Das Interview gibt antworten auf die folgenden 18 Fragen:
"1. Nach den wiederholten Niederlagen des bewaffneten Kampfes in den vergangenen Jahren, die sich zunächst in politischen Rissen und militärischen Einbrüchen, dann in einer gewissen "Marginalisierung" in Bezug auf den Klassenzusammenstoß ausdrückten, begann in der Bewegung eine Debatte über die Gründe der Niederlage. Man hat sich auch gefragt, ob es "objektive" Gründe waren, d.h., ob sie von den allgemeinen Bedingungen des Zusammenstoßes bedingt und deshalb unvermeidlich waren oder ob es um 'subjektive' ging, die folglich v.a. den Grenzen und Fehlern der kämpfenden kommunistischen Kräfte zuzuschreiben wären. (…)

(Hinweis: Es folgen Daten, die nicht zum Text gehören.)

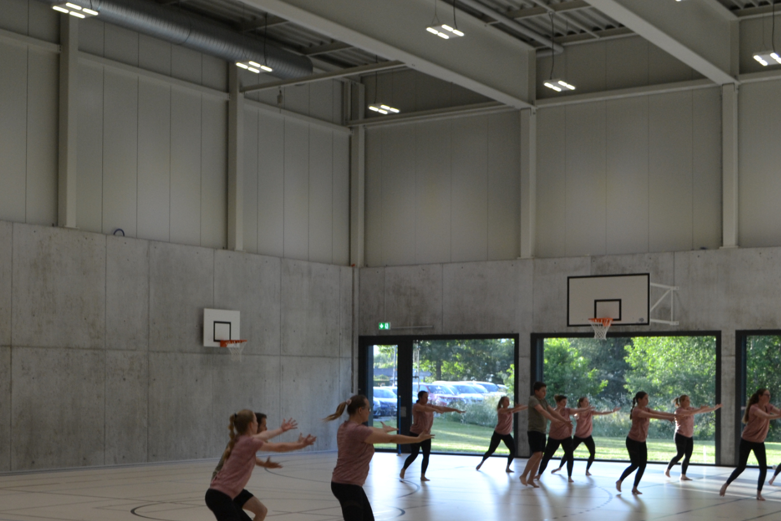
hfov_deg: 33.3
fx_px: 1301
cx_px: 316
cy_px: 366
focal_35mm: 60
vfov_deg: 22.5
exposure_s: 1/125
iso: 360
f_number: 5.6
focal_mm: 24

2. Was versteht ihr unter 'revolutionärer Hypothese?' (…)
3. Welches sind nun die Elemente und Einschätzungen, die Euch eine auf den bewaffneten Kampf abgestützte Hypothese als möglich erscheinen lassen? (…)
4. Sind die hauptsächlichen Hindernisse eines Wiedervorschlages der kämpfenden kommunistischen Initiative nicht organisatorischer oder militärischer Natur, angesichts der Schwäche der revolutionären Kräfte und dem erhöhten Erfahrungsgrad der Apparate der Konterrevolution? (…)
5. Denkt ihr, eine Bilanz genüge, um die Probleme zu lösten, die sich dem bewaffneten Kampf für den Kommunismus nach den Niederlagen von 1982 gestellt haben? Und, welchen unmittelbaren Zielen müsste sie dienen? (…)
6. Glaubt ihr, dass die Notwendigkeit einer historischen Reflektion und einer politischen Bestandsaufnahme nur von einigen Gefangenen empfunden wird? Wie auch immer, wer könnte dies durchführen? Und wen darin miteinbeziehen? (…)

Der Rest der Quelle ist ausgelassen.